Le court bilan d'un gouvernement minoritaire

Au cours des 30 prochains jours, Pauline Marois aura à défendre le bilan économique de ses 18 mois passés au pouvoir. Si la durée de ce mandat minoritaire est un peu courte pour laisser une empreinte significative, elle aurait pu être catastrophique si le gouvernement péquiste n'avait pas rapidement corrigé le tir, comme il l'a fait.

Il est très difficile de faire le bilan de l'éphémère. Durant son bref mandat, le gouvernement péquiste ne s'est pas démarqué de façon spectaculaire des gouvernements libéraux qui l'avaient précédé.

Et ce n'est pas parce qu'il y avait absence d'intention. Rappelez-vous le discours d'ouverture de Pauline Marois qui, fraîchement élue, avait annoncé sa volonté de mettre en oeuvre presque intégralement la plateforme économique électorale du Parti québécois.

Malgré la précarité liée à son statut de minoritaire, le gouvernement péquiste allait procéder à la révision du mandat de la Caisse de dépôt et placement.

Il allait réaliser la création de la Banque de développement économique du Québec.

Il s'engageait à hausser les impôts des contribuables à revenus élevés et à taxer davantage les gains en capital et le paiement des dividendes pour remplacer la taxe santé.

Il comptait annuler les hausses prévues de tarifs d'Hydro-Québec et augmenter sensiblement les redevances pour les compagnies minières.

C'était le plan de match au lendemain des élections, mais la réalité du pouvoir est vite venue freiner cette cacophonie de mesures financières et économiques aux effets dévastateurs.

Le ministre des Finances, Nicolas Marceau, a vite compris qu'il ne pouvait exiger des contribuables les mieux nantis un effort fiscal qui impliquerait un taux combiné d'imposition supérieur à 50%. Cette mesure aurait marginalisé encore davantage le Québec, qui était déjà l'État où les contribuables sont les plus taxés en Amérique du Nord.

Avec des revenus qui ne sont pas au rendez-vous, le gouvernement péquiste a mis de côté le gel des tarifs d'Hydro-Québec. Toutes les entrées d'argent sont bienvenues.

Même chose avec la révision du mandat de la Caisse de dépôt. L'institution a déjà fait la preuve qu'elle a à coeur le développement des entreprises québécoises et elle l'a démontré de multiples façons.

Enfin, l'adoption de la nouvelle grille de redevances minières et d'une nouvelle loi sur les mines s'est faite dans un climat beaucoup moins hostile que plusieurs ne l'appréhendaient.

▸ DONNÉES SOURCES:

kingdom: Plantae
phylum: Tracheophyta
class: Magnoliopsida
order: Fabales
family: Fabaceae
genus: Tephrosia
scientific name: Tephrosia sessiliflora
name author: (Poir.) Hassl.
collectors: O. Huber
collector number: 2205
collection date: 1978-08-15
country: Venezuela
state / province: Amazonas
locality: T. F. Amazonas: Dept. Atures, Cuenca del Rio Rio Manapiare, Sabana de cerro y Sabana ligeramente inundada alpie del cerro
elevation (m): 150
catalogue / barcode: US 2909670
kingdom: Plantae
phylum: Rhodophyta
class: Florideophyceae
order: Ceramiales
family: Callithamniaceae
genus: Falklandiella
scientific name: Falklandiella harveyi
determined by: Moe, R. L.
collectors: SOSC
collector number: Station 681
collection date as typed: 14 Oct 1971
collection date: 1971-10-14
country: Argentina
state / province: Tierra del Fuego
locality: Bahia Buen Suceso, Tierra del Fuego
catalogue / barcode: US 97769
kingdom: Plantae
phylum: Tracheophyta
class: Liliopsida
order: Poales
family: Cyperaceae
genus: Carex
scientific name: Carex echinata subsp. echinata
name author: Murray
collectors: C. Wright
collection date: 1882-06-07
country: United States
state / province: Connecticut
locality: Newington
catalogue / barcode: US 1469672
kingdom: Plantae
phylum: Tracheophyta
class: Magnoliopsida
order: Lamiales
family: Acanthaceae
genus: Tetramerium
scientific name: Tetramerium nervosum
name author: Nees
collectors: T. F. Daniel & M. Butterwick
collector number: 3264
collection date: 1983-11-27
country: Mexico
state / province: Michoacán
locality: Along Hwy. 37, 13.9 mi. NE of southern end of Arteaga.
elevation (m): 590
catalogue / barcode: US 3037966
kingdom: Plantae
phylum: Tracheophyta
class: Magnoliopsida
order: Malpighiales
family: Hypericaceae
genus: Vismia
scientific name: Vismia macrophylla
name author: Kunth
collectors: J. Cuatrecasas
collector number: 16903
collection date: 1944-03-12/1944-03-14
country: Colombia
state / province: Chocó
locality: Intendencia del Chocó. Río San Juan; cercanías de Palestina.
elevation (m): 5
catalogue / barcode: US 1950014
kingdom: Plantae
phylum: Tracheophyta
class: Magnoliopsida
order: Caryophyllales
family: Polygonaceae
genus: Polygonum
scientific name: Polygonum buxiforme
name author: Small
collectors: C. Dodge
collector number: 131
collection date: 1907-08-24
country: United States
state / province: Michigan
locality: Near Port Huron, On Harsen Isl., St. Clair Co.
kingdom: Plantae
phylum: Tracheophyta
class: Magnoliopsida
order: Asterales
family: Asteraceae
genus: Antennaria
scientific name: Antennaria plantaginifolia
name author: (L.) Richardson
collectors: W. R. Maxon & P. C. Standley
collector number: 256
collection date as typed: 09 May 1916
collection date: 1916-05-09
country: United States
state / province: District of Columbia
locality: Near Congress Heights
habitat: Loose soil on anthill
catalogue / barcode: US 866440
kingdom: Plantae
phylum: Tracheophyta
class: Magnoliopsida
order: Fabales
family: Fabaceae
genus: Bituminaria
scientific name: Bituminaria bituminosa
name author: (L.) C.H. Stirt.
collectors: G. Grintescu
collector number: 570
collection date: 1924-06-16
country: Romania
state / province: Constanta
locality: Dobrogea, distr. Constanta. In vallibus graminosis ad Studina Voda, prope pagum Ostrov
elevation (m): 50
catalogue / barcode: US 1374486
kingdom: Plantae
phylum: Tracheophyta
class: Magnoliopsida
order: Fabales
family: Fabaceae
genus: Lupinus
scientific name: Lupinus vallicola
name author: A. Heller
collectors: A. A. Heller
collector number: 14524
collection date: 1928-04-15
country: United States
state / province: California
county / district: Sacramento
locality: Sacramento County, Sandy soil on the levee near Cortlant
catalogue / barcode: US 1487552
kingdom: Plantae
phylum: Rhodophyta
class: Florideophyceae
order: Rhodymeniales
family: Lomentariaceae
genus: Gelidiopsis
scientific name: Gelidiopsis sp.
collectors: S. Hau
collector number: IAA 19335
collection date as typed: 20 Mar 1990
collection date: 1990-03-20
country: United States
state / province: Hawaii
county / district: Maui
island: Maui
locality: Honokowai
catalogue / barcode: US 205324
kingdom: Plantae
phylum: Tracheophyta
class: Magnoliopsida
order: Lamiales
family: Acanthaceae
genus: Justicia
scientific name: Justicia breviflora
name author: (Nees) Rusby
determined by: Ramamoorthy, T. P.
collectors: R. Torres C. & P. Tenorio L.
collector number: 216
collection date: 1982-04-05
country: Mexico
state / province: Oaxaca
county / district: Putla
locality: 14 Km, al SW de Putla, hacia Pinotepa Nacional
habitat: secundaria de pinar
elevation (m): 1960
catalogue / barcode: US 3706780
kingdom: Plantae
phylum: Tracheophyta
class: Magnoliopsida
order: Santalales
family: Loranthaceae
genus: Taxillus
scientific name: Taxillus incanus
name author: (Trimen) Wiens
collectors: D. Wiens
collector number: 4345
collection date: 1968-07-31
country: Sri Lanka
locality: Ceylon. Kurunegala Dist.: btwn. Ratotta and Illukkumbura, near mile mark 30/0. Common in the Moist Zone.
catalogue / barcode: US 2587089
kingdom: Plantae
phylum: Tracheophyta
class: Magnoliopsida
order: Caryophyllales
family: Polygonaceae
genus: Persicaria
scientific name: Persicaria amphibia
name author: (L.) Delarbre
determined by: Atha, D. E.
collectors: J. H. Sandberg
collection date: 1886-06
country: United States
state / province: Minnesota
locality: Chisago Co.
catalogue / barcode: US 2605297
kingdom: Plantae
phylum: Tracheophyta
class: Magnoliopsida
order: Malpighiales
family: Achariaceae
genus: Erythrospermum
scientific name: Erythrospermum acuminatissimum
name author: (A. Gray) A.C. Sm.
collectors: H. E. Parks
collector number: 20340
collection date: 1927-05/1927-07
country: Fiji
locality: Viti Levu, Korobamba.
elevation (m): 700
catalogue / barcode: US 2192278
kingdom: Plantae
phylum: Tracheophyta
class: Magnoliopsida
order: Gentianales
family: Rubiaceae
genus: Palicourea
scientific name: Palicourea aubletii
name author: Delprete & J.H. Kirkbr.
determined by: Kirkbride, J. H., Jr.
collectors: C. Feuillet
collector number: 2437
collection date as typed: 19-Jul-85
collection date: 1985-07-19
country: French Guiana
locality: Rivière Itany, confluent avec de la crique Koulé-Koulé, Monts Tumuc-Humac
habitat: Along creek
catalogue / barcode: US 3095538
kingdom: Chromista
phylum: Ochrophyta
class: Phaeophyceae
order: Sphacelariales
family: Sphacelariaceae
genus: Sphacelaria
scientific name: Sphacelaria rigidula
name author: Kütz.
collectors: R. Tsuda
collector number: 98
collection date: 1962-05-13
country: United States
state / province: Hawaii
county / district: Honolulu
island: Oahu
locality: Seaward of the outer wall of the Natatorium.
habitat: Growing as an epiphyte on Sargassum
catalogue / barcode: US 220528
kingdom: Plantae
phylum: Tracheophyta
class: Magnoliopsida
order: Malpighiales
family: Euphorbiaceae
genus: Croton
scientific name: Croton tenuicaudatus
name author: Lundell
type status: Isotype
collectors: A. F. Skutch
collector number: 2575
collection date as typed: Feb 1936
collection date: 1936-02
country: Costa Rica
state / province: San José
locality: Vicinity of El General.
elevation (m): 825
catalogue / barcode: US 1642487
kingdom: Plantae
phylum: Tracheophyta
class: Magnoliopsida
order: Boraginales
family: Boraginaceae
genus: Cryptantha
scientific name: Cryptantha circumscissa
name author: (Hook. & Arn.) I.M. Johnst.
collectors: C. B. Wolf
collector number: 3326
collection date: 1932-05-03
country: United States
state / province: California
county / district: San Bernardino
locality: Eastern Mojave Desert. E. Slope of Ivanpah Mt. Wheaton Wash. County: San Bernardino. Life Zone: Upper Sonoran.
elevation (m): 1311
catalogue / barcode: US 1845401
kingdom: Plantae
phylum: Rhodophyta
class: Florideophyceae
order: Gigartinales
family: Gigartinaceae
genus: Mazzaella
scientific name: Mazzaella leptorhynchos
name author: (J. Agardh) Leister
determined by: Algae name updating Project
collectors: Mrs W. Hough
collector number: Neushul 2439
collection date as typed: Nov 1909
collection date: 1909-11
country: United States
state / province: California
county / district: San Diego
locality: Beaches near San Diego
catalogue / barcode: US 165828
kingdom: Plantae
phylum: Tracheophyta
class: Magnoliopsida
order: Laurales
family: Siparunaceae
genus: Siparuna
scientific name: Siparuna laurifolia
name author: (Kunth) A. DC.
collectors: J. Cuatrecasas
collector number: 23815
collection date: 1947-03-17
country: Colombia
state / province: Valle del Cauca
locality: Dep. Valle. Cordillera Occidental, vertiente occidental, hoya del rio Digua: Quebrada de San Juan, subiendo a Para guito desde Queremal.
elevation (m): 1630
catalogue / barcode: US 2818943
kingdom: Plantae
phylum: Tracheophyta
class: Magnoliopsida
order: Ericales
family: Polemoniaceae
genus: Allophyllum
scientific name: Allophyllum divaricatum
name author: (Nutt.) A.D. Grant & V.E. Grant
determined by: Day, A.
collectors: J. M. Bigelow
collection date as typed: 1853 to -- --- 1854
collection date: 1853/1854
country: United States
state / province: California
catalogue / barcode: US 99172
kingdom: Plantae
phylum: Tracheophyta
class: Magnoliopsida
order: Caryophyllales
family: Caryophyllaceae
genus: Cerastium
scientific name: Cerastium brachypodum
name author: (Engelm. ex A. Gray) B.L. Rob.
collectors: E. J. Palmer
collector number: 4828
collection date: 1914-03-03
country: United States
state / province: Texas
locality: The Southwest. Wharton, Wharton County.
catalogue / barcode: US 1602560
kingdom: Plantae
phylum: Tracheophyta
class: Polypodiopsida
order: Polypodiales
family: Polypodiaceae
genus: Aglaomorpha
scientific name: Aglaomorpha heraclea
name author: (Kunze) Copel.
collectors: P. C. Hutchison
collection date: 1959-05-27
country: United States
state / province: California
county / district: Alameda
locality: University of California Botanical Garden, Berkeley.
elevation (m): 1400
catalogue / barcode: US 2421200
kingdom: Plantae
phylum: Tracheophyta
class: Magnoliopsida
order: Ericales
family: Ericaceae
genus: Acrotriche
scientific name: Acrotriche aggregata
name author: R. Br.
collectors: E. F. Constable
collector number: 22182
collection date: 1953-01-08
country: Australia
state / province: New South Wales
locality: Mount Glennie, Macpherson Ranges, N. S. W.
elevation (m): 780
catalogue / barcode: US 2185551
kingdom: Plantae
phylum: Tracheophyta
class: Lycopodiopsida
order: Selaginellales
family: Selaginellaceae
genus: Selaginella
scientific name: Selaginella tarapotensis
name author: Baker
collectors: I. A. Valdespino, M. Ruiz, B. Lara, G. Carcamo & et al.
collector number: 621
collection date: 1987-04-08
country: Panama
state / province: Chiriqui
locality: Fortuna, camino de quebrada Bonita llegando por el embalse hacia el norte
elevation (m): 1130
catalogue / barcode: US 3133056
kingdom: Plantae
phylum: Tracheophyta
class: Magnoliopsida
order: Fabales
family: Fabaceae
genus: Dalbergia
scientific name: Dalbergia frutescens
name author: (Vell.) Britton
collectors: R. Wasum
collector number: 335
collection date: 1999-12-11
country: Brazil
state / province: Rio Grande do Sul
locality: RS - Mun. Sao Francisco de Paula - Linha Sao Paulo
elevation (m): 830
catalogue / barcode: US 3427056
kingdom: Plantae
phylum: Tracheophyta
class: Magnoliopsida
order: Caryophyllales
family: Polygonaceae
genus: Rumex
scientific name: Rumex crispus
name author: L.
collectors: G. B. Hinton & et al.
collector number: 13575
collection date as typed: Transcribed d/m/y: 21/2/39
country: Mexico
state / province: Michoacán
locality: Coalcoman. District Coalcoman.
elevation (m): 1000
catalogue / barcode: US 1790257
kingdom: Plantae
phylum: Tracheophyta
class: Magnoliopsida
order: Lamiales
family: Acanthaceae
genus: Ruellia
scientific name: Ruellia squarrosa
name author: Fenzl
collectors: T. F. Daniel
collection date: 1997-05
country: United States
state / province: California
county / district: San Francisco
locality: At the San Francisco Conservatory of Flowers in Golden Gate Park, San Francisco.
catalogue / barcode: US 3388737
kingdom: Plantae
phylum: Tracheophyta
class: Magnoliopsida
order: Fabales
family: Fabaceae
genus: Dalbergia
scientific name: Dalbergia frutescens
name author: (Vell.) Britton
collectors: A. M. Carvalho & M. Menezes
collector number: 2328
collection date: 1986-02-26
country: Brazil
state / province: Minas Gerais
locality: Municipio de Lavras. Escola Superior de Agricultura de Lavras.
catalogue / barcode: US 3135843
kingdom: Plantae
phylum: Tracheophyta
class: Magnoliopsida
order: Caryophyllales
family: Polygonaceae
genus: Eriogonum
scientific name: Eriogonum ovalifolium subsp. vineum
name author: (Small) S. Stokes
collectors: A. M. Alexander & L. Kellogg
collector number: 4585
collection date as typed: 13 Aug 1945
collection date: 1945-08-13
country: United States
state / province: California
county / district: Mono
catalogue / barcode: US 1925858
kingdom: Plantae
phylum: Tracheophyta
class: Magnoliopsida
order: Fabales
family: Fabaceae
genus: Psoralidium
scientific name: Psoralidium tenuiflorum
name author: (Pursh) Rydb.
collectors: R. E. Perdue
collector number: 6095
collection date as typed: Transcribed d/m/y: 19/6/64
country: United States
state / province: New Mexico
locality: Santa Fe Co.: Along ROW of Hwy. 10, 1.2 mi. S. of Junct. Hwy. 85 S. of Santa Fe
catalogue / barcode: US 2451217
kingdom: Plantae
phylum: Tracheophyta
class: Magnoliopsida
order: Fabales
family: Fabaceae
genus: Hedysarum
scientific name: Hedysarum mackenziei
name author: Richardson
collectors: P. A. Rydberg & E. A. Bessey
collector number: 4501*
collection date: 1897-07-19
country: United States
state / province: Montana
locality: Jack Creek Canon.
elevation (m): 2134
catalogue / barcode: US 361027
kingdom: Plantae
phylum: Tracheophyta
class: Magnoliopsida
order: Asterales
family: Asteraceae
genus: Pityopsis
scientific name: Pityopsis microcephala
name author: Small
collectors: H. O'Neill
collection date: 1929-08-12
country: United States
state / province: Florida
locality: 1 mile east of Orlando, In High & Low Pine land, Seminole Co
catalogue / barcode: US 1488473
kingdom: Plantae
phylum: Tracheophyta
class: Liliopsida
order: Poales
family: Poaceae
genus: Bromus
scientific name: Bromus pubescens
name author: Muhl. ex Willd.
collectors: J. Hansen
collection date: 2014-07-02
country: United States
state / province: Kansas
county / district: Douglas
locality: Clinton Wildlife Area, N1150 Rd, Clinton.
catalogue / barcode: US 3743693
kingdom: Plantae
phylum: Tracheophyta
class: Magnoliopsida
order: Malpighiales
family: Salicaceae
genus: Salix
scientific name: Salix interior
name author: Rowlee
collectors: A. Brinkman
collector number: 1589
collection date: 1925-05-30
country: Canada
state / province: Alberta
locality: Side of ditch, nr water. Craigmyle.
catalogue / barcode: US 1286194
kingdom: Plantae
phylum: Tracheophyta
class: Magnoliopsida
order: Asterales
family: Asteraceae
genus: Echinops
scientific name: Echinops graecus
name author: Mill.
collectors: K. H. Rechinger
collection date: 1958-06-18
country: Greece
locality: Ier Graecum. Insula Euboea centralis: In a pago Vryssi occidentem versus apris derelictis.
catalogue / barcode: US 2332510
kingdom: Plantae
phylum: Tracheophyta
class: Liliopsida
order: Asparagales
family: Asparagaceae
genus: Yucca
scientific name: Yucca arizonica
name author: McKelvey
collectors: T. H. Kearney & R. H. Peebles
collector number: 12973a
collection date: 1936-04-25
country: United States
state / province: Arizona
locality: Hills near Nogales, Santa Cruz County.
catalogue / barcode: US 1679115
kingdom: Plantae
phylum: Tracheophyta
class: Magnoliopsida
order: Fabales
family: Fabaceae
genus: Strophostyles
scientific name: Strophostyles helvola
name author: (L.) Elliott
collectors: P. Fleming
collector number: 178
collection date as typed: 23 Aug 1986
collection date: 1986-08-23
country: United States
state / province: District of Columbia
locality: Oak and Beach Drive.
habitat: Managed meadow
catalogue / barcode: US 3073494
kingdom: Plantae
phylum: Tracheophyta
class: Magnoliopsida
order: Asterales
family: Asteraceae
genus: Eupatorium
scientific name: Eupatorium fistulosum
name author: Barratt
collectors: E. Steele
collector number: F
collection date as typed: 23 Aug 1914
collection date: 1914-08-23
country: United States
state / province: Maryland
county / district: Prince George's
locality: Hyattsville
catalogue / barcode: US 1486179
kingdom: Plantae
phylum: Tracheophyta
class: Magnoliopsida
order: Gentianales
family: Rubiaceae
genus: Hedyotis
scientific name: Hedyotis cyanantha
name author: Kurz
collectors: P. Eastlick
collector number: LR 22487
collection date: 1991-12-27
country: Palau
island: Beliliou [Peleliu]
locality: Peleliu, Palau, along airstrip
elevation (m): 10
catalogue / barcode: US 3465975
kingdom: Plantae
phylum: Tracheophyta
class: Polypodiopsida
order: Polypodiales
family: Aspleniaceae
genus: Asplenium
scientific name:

▸ VOS TÂCHES:
1. Selon le texte sur le bilan du gouvernement péquiste, qui était le ministre des Finances ?
2. Reproduisez le passage du texte sur le bilan du gouvernement péquiste qui commence par « Il est très » et se termine par « qui l'avaient précédé. ».
Les données sont un contenu à part, distinct du texte.

▸ SOLUTIONS:
1. Nicolas Marceau.

2.
Il est très difficile de faire le bilan de l'éphémère. Durant son bref mandat, le gouvernement péquiste ne s'est pas démarqué de façon spectaculaire des gouvernements libéraux qui l'avaient précédé.